• **What you are asked to do**
Write out all the data below exactly.

[Records from a collection]
################
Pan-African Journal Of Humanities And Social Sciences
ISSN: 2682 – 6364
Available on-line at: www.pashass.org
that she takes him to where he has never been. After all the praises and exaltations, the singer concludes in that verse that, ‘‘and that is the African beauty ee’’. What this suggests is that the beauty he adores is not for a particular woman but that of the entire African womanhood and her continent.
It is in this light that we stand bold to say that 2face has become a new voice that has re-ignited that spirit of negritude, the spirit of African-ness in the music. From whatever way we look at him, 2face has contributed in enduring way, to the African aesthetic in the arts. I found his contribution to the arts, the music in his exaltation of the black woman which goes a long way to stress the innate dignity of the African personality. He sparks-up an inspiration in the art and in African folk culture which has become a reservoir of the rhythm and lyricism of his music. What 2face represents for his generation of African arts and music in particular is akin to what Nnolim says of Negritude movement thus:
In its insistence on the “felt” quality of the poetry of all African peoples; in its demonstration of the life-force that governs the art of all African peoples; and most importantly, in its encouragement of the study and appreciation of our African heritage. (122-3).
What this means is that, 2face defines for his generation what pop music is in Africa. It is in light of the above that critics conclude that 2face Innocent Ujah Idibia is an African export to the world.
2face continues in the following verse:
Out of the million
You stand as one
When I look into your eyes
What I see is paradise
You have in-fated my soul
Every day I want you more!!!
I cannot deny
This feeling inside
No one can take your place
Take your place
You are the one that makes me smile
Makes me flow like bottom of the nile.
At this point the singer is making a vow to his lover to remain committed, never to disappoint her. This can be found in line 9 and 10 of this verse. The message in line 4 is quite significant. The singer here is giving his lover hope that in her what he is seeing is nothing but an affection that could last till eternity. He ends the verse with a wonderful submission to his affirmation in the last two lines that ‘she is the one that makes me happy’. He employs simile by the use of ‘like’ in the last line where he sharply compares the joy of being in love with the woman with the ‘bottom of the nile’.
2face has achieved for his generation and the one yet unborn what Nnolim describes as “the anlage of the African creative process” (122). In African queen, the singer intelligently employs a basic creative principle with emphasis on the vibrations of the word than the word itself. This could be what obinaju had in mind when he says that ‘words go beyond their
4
################
• **Result of the task**
Pan-African Journal Of Humanities And Social Sciences
ISSN: 2682 – 6364
Available on-line at: www.pashass.org
that she takes him to where he has never been. After all the praises and exaltations, the singer concludes in that verse that, ‘‘and that is the African beauty ee’’. What this suggests is that the beauty he adores is not for a particular woman but that of the entire African womanhood and her continent.
It is in this light that we stand bold to say that 2face has become a new voice that has re-ignited that spirit of negritude, the spirit of African-ness in the music. From whatever way we look at him, 2face has contributed in enduring way, to the African aesthetic in the arts. I found his contribution to the arts, the music in his exaltation of the black woman which goes a long way to stress the innate dignity of the African personality. He sparks-up an inspiration in the art and in African folk culture which has become a reservoir of the rhythm and lyricism of his music. What 2face represents for his generation of African arts and music in particular is akin to what Nnolim says of Negritude movement thus:
In its insistence on the “felt” quality of the poetry of all African peoples; in its demonstration of the life-force that governs the art of all African peoples; and most importantly, in its encouragement of the study and appreciation of our African heritage. (122-3).
What this means is that, 2face defines for his generation what pop music is in Africa. It is in light of the above that critics conclude that 2face Innocent Ujah Idibia is an African export to the world.
2face continues in the following verse:
Out of the million
You stand as one
When I look into your eyes
What I see is paradise
You have in-fated my soul
Every day I want you more!!!
I cannot deny
This feeling inside
No one can take your place
Take your place
You are the one that makes me smile
Makes me flow like bottom of the nile.
At this point the singer is making a vow to his lover to remain committed, never to disappoint her. This can be found in line 9 and 10 of this verse. The message in line 4 is quite significant. The singer here is giving his lover hope that in her what he is seeing is nothing but an affection that could last till eternity. He ends the verse with a wonderful submission to his affirmation in the last two lines that ‘she is the one that makes me happy’. He employs simile by the use of ‘like’ in the last line where he sharply compares the joy of being in love with the woman with the ‘bottom of the nile’.
2face has achieved for his generation and the one yet unborn what Nnolim describes as “the anlage of the African creative process” (122). In African queen, the singer intelligently employs a basic creative principle with emphasis on the vibrations of the word than the word itself. This could be what obinaju had in mind when he says that ‘words go beyond their
4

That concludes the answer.